Can I build a better relationship with my dog?

(Q) Our Border Collie-cross is quite aggressive towards dogs he doesn't know or those he meets at obedience and agility classes. He gets on well with our other dogs and our cats. He barks and tries to nip (but not bite) people he doesn't know. He loves children but gets carried away and excited, which leads to nipping in a playful manner. For a dog his size he only eats about two scoops of food per night. He gets lots of walks but still comes home with too much energy. He has been neutered but some nights he wees on the floor.

Working dog breeds have boundless physical and mental energy. Many such dogs inherit strong working instincts and need to be kept occupied if they are to settle into a family environment.

Your dog is showing a lot of the behaviour that might be expected of a dog who was under-socialised as a puppy. He's finding it hard to deal with strange people, with the exception of children to whom he does relate well but sadly without the self control necessary for a successful outcome. It is possible that he is a very confused dog.

He also appears to have a submissive urination problem so it might be worth getting a urine sample checked out at the vet's. If he were my dog I would be doing the following:

1. Introduce a basic ‘learn to earn' programme in a totally non-confrontational way to restructure your relationship with your dog. Make sure that everything he sees as rewarding is earned by an immediate response to a simple command that he knows. Control all the important resources that make his life enjoyable. This is a good way of teaching self-restraint and manners to your dog.

Then use the respect that you have built up to help your dog to control himself when he meets other dogs or strange people - using the commands ‘Sit' and ‘Stay' comes to mind. Bear in mind that classes with dogs in close proximity to each other or where exciting training is taking place are not the best places to get initial control over your dog. You may need to leave training classes for a time until you have made some significant progress.

2. I would use a training method where the dog has to take part in the training decision-making. If he makes the right decision, he gets the reward; if he doesn't, the reward is withheld and he starts again. Methods such as clicker training can be very successful with this type of dog. This dog needs positive things to occupy his mind, taught in a place where there are few other pressures on him. In particular he needs to learn the command ‘Settle', which means lie down here and relax until I am ready for you.
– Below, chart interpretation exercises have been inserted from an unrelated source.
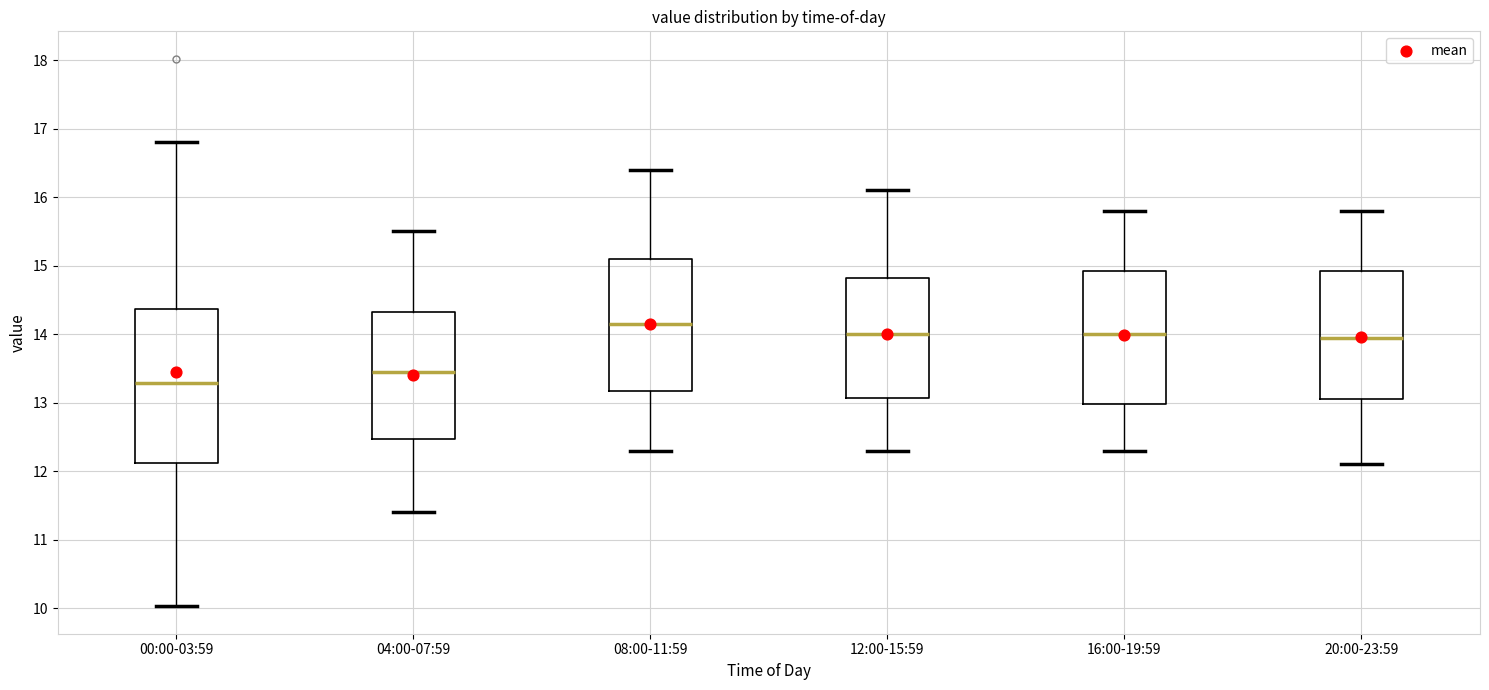

Which box is the tallest, from its lower edge to its upper edge?

00:00-03:59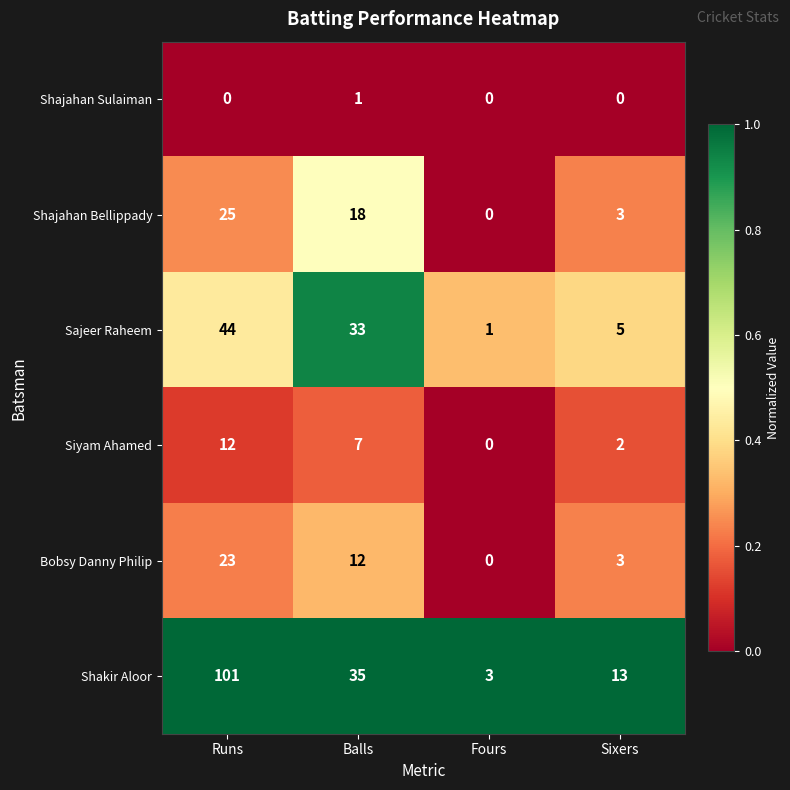

What is the maximum value shown in the chart?

101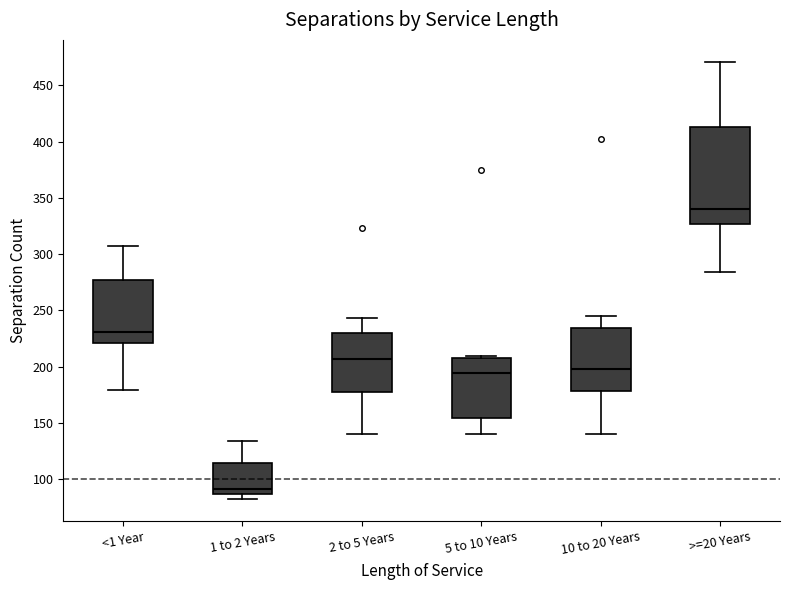

Reading left to right, read every box against the y-axis: the position of its median line, the range the box covers, and the ends of its whiskers. The values are not printed on the chart, so give them approximately, as read against the axis.

<1 Year: median 230, box 220 to 275, whiskers 180 to 305
1 to 2 Years: median 90, box 85 to 115, whiskers 80 to 135
2 to 5 Years: median 205, box 175 to 230, whiskers 140 to 245
5 to 10 Years: median 195, box 155 to 210, whiskers 140 to 210
10 to 20 Years: median 200, box 180 to 235, whiskers 140 to 245
>=20 Years: median 340, box 325 to 415, whiskers 285 to 470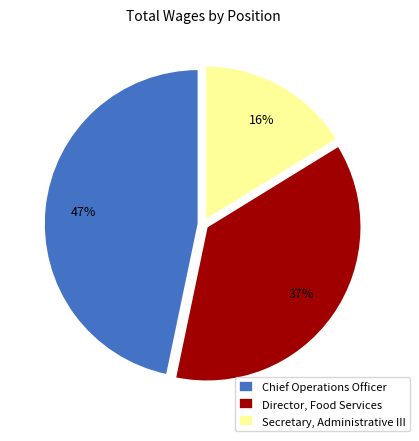

Approximately how many times larger is the value at Chief Operations Officer compared to Secretary, Administrative III?

2.9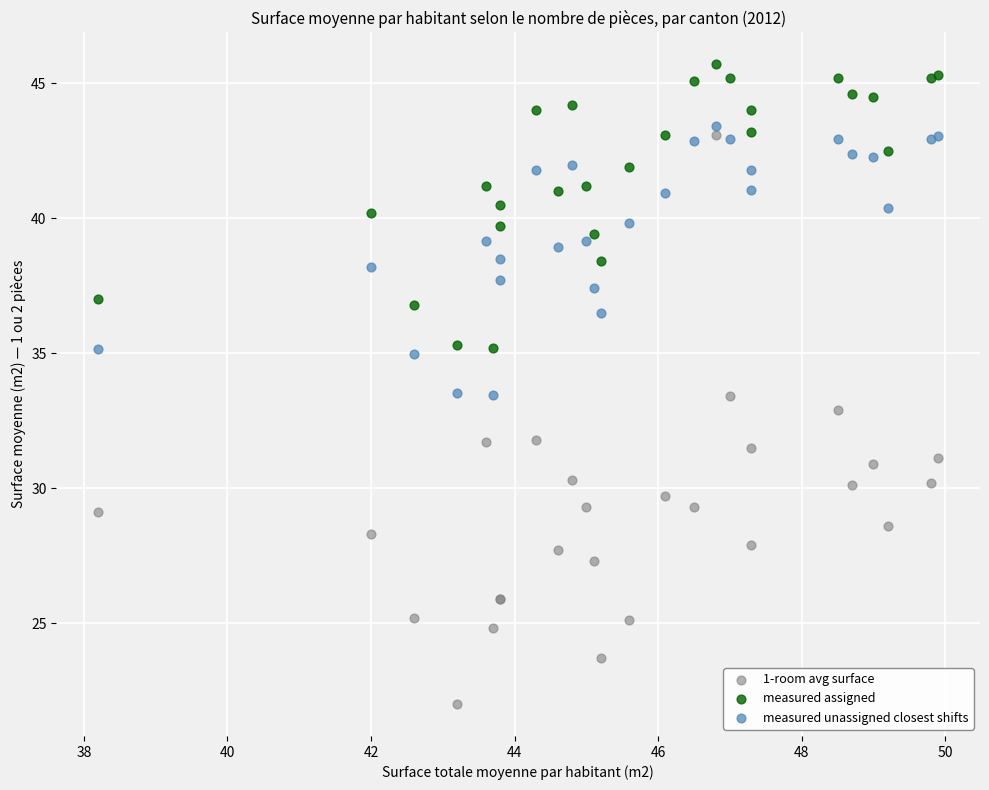

Which series reaches the minimum Y coordinate?

1-room avg surface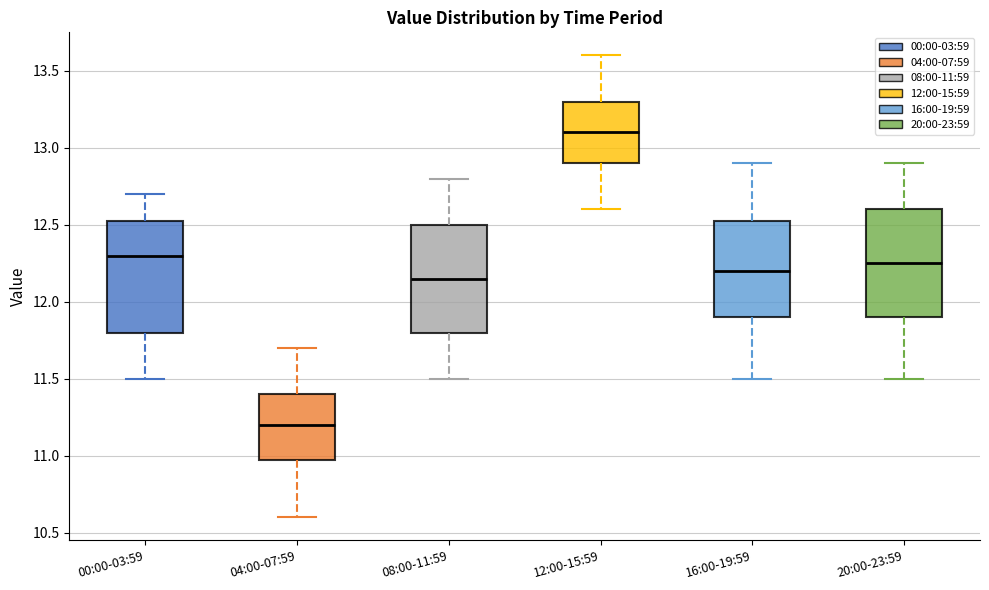

Where is the upper edge of the box for 20:00-23:59 on the y-axis? The values are not printed on the chart, so give them approximately, as read against the axis.

12.60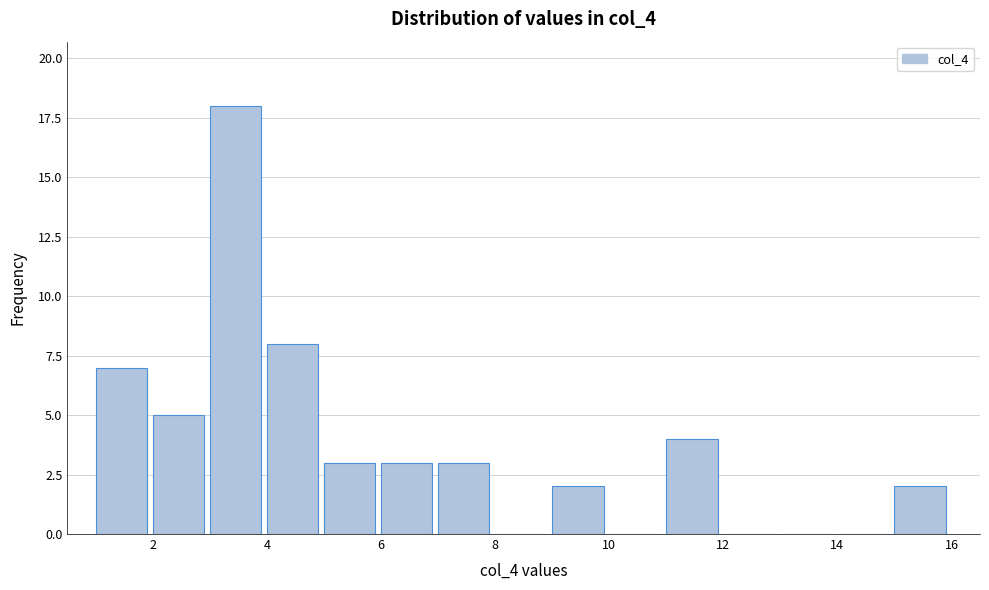

Reading left to right, transcribe this chart: for each bar, give the range it covers on the x-axis and its height. The values are not printed on the chart, so give them approximately, as read against the axis.

1 to 2: 7
2 to 3: 5
3 to 4: 18
4 to 5: 8
5 to 6: 3
6 to 7: 3
7 to 8: 3
8 to 9: 0
9 to 10: 2
10 to 11: 0
11 to 12: 4
12 to 13: 0
13 to 14: 0
14 to 15: 0
15 to 16: 2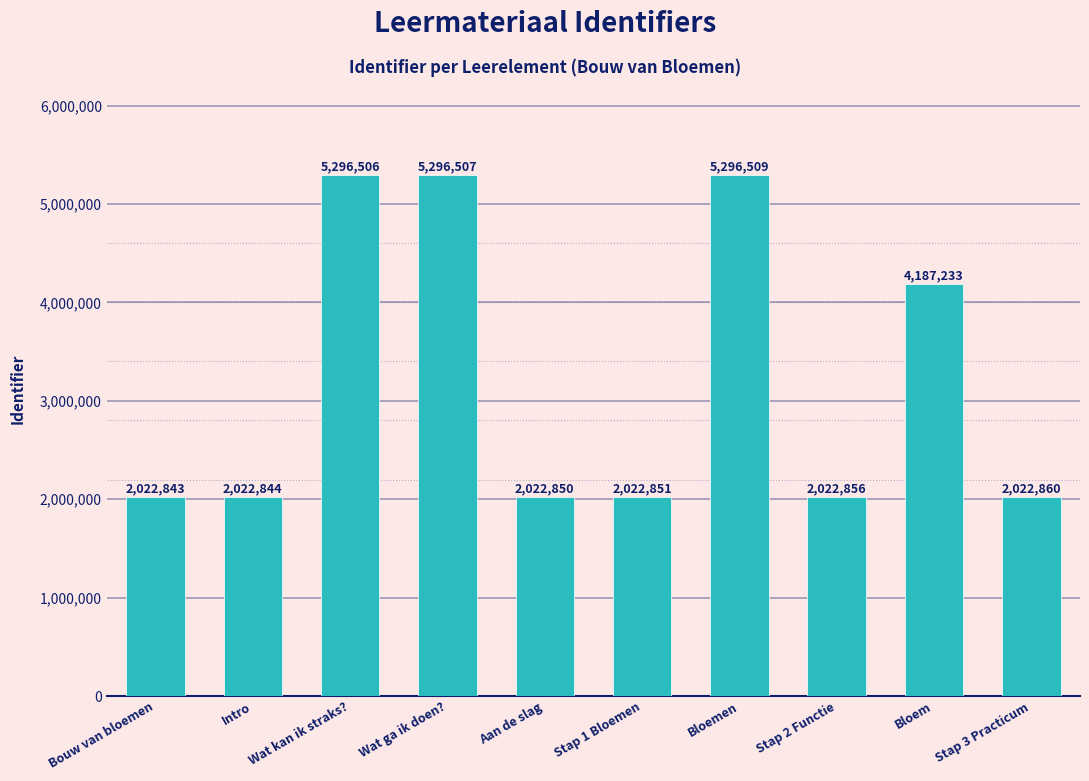

Is it true that the value at Stap 1 Bloemen is 2022851?

True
Have him on a 5 – 6ft lead. Sit down and relax and put your foot on the lead at a point where it is just more comfortable for him to lie down than stand. Then ignore him. When he decides to lie down quietly reward him with food and voice.

3. The amount of food he is eating is less important than the type and quality. If you are feeding a high protein commercial working grade food, there may be a case for experimenting with a raw, wet food diet.

Take a look at some of the websites relating to the BARF (bones and raw food) diet or simply try out some of the wet frozen or packaged complete foods. Some dogs over-react to some of the items found in dry commercial dog food.

Having a good working dog requires more than teaching obedience exercises. It needs careful building of your shared relationship.